→ **WHAT NEEDS TO BE DONE**
Pull out every line in the items below that contains the word "Logo" and copy each one.

___ SOURCE RECORDS

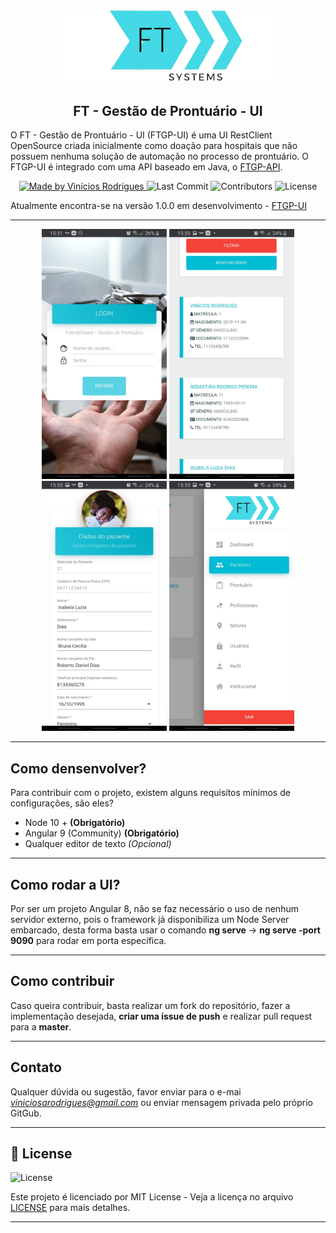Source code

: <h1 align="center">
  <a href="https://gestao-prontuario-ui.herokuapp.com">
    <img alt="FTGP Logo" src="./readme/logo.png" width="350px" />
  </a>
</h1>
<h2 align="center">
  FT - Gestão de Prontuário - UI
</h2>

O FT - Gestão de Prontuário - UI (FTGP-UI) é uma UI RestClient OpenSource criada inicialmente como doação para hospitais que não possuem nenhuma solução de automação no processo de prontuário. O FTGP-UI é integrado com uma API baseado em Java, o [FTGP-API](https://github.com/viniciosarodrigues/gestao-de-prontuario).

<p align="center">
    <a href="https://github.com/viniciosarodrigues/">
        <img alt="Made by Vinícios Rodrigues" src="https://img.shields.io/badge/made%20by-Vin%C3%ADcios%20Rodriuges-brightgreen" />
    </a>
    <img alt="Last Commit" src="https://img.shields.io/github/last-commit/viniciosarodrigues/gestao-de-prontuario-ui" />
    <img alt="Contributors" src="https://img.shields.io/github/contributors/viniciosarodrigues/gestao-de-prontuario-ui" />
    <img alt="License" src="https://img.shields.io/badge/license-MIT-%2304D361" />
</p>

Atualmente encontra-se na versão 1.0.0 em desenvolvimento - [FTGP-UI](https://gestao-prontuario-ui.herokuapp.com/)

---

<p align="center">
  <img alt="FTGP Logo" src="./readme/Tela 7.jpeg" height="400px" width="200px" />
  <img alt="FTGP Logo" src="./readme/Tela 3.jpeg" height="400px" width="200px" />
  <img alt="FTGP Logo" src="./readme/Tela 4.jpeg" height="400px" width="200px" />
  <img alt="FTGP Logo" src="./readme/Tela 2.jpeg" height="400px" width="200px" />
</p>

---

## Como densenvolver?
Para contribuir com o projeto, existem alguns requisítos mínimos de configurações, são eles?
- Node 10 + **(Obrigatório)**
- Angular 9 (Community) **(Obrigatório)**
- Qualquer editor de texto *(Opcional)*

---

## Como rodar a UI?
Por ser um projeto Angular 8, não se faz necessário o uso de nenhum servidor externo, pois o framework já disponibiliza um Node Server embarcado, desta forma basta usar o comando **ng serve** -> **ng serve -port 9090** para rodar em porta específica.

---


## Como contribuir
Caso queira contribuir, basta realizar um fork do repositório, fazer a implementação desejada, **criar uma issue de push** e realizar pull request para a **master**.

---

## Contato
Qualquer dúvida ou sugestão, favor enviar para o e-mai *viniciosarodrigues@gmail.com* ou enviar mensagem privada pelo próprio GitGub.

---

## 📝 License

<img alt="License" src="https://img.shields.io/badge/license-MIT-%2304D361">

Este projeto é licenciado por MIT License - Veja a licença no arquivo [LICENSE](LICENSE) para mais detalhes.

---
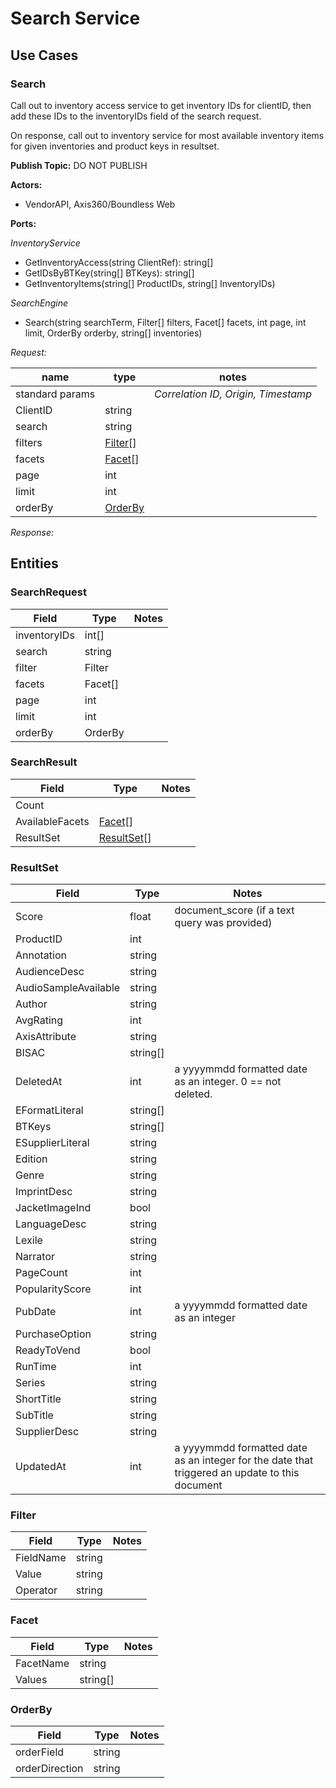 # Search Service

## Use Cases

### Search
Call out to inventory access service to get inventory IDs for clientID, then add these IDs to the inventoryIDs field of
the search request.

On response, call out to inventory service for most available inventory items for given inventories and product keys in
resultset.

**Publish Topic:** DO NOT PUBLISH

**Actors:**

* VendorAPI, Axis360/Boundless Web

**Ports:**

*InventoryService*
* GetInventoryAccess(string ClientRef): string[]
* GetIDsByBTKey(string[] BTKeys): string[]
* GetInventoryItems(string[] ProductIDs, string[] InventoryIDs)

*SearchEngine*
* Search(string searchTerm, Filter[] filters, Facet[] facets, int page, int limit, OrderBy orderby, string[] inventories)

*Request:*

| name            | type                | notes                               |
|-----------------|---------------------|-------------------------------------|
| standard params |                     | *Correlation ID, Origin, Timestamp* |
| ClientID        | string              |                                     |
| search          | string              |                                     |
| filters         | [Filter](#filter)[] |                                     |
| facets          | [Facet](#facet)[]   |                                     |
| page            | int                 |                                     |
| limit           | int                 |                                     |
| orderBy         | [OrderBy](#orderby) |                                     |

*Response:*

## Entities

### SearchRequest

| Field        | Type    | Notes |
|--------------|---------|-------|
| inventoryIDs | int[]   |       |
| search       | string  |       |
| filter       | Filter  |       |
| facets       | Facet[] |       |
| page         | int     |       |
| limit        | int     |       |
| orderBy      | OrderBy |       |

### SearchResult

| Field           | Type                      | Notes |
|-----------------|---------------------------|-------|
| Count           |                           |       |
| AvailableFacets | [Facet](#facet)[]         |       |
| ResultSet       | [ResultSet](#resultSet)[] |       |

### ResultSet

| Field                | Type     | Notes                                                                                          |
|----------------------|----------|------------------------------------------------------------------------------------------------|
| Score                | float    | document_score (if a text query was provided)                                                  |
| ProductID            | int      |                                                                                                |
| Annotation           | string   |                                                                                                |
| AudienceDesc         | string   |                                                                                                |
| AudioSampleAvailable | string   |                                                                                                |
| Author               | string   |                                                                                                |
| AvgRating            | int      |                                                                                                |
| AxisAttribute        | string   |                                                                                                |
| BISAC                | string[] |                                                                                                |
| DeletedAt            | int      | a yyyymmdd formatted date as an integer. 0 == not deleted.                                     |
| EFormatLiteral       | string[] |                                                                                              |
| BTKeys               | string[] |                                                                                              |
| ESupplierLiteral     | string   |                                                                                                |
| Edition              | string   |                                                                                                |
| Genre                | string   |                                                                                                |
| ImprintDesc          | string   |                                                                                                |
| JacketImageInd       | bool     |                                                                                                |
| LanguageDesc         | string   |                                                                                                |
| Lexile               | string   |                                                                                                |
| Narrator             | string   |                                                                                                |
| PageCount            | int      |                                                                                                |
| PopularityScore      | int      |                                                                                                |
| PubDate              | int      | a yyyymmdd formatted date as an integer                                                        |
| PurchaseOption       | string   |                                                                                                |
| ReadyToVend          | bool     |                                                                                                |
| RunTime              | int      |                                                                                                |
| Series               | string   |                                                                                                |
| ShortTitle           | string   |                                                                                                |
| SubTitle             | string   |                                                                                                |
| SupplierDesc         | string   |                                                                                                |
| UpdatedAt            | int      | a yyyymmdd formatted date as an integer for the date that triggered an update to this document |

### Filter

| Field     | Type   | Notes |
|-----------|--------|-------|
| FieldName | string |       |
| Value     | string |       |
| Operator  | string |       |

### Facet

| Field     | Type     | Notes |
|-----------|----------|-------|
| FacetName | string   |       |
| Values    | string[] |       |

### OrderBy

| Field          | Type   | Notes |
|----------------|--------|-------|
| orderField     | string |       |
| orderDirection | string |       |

______

→ **PROBLEM SOLUTION**
    <img alt="FTGP Logo" src="./readme/logo.png" width="350px" />
  <img alt="FTGP Logo" src="./readme/Tela 7.jpeg" height="400px" width="200px" />
  <img alt="FTGP Logo" src="./readme/Tela 3.jpeg" height="400px" width="200px" />
  <img alt="FTGP Logo" src="./readme/Tela 4.jpeg" height="400px" width="200px" />
  <img alt="FTGP Logo" src="./readme/Tela 2.jpeg" height="400px" width="200px" />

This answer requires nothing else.